The environment is a central tenant of ESG, and as such, implementing ESG can help organisations have a positive impact on the environment and improve sustainability. Being able to adapt to changing circumstances and a shifting landscape can help teams address sustainability issues and find opportunities to improve their energy efficiency, which can go a long way to saving costs in difficult and uncertain markets.
What’s more, with many investors using ESG initiatives to help them make informed decisions, supporting environmental initiatives can be crucial to attracting the necessary investment needed to grow.
Incoming generations care more about how a company operates and conducts itself than ever before, and no generation is a better example of that than Generation Z. According to one survey, 90% of Gen Z claim to have made changes to their lives to become more sustainable. Another study found that 73% would pay more for ethically sourced products and two-thirds (66%) for sustainable or environmentally friendly products.
With this in mind, adopting ESG initiatives can improve brand reputation and have a positive environmental and social impact.
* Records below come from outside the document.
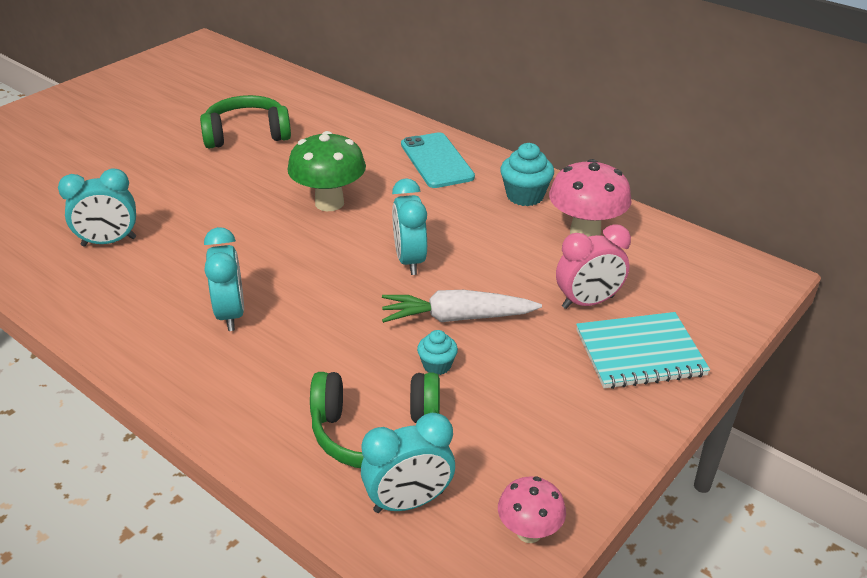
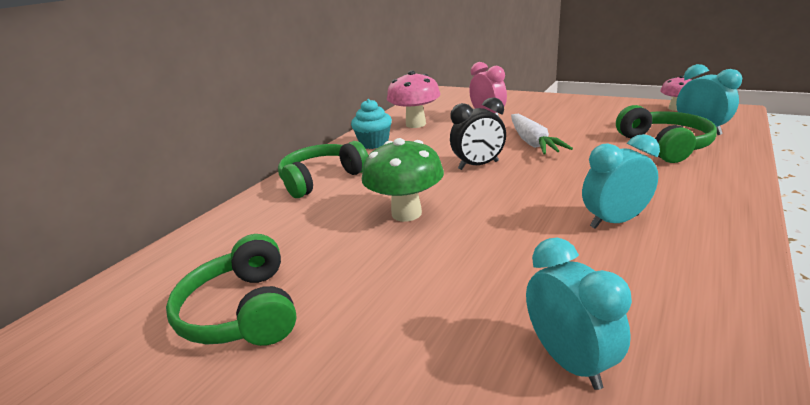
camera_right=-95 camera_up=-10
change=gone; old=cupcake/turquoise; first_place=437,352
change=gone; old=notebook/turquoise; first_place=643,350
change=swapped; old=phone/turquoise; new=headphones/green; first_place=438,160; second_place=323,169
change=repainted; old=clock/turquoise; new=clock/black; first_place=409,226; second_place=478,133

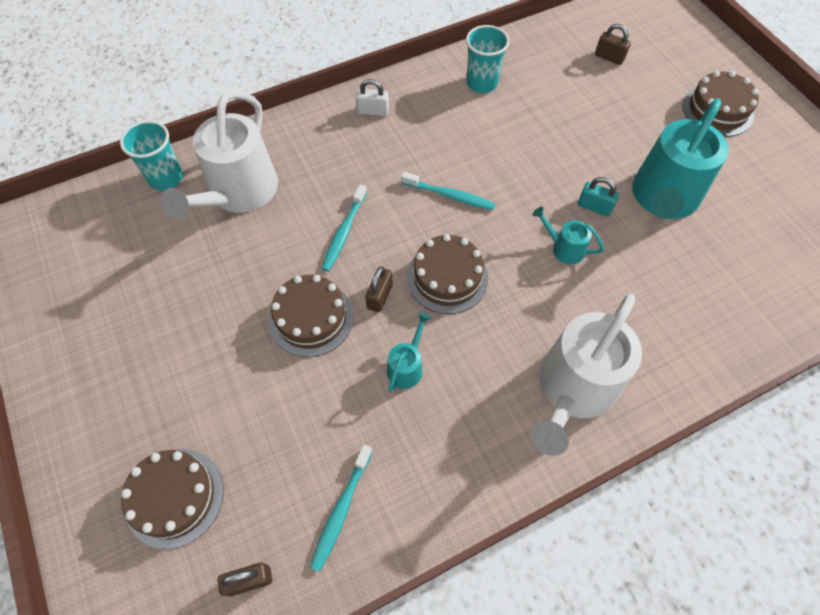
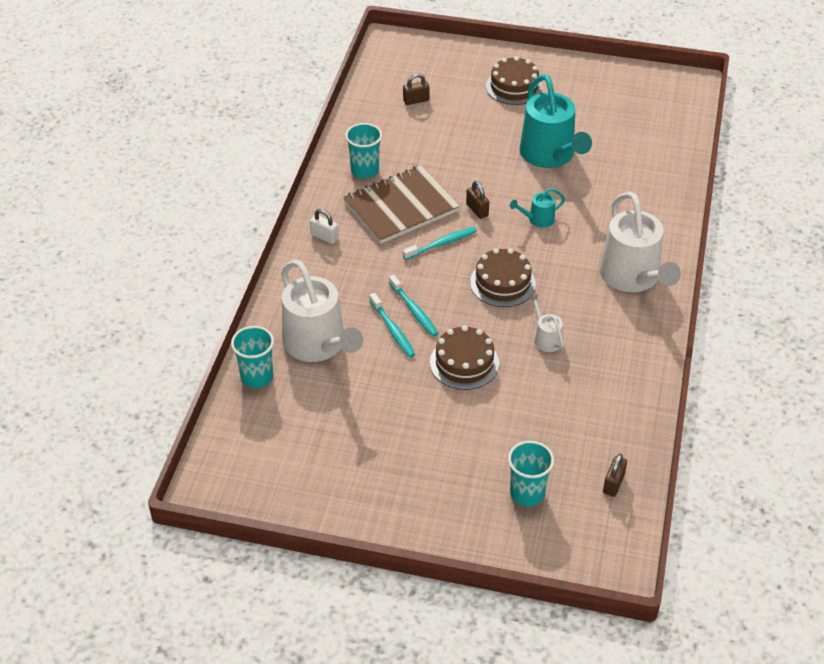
camera_right=-50 camera_up=-15
change=gone; old=padlock/turquoise; first_place=598,197
change=new; new=notebook/brown; second_place=401,204
change=shifted; old=toothbrush/turquoise; first_place=341,508; second_place=392,325
change=shifted; old=padlock/brown; first_place=379,289; second_place=477,200
change=swapped; old=cake/brown; new=cup/turquoise; first_place=172,499; second_place=531,473
change=repainted; old=watering can/turquoise; new=watering can/white; first_place=409,352; second_place=546,323
change=rotated; old=padlock/white; first_place=372,97; second_place=324,226; degrees=75

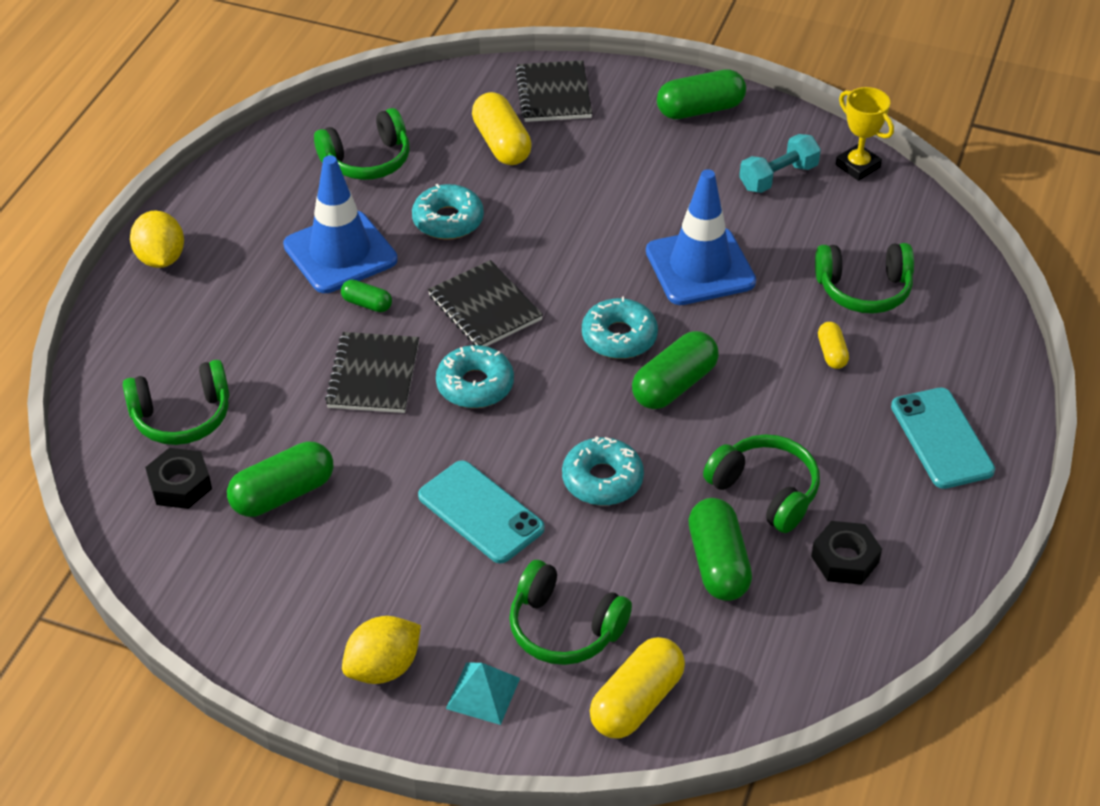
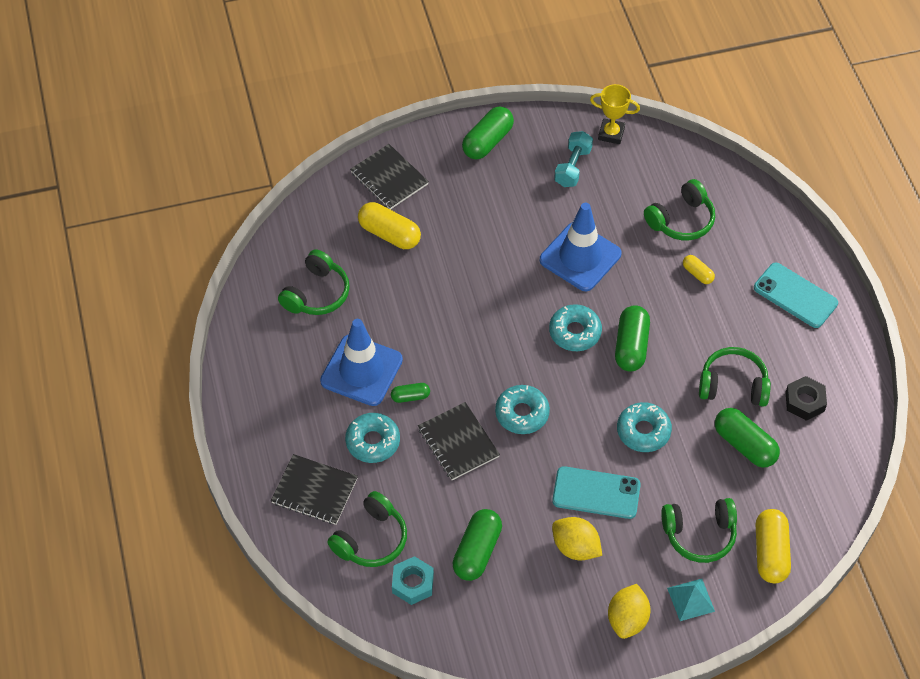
camera_right=-35 camera_up=10
change=shifted; old=lemon/yellow; first_place=157,239; second_place=577,539
change=shifted; old=donut/turquoise; first_place=448,212; second_place=372,438
change=shifted; old=notebook/black; first_place=485,303; second_place=314,489
change=repainted; old=nut/black; new=nut/turquoise; first_place=178,478; second_place=413,580

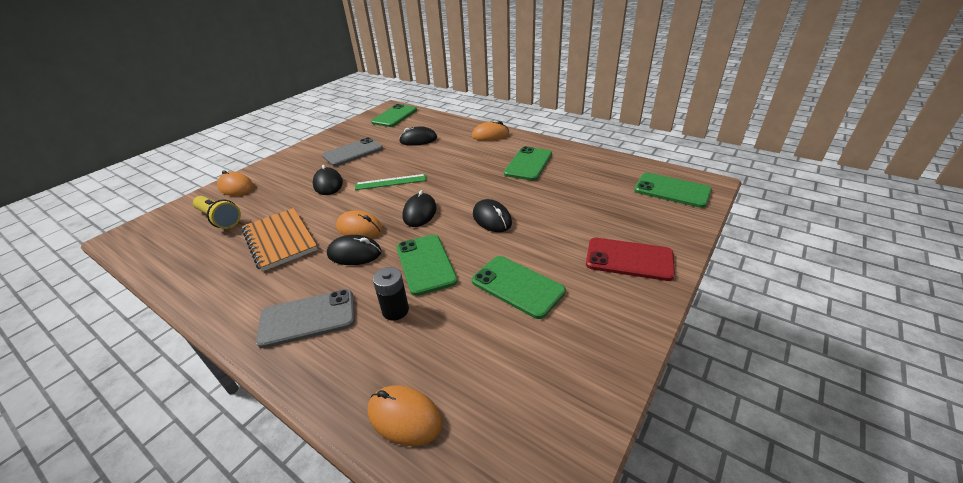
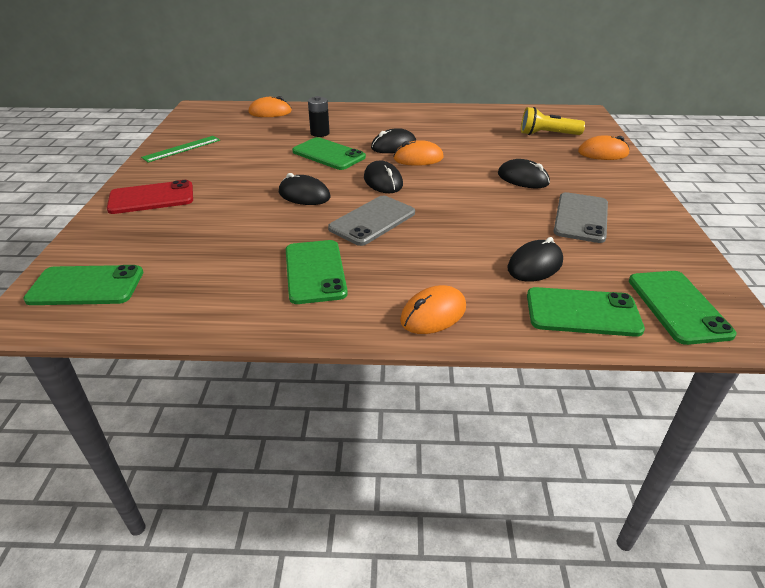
camera_right=145 camera_up=0
change=gone; old=notebook/orange; first_place=280,240
change=shifted; old=phone/grey; first_place=305,318; second_place=371,221
change=shifted; old=ruler/green; first_place=390,182; second_place=180,149
change=shifted; old=phone/green; first_place=519,287; second_place=586,312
It won’t just be customers that are impressed, either – an IBM survey found that 71% of job seekers want to work for companies that are environmentally sustainable.
There’s clearly a business case for sustainability and a growing demand for sustainable products and services from customers, employees, and other businesses alike. And in a field where our understanding is constantly shifting and evolving, this means there’s an opportunity for innovation. Adopting ESG principles can help businesses bring new propositions and products to the market that satisfy this desire fort sustainability.
7. Impacts and supports supply chain relationships
Investors and younger generations aren’t the only groups paying attention to ESG. Implementing these initiatives can have a knock-on effect on supplier relations too. Poor ESG performance won’t help to increase an organisation’s pool of customers for providers, as partnering with companies that aren’t prioritising sustainability can impact their own ESG scores, too.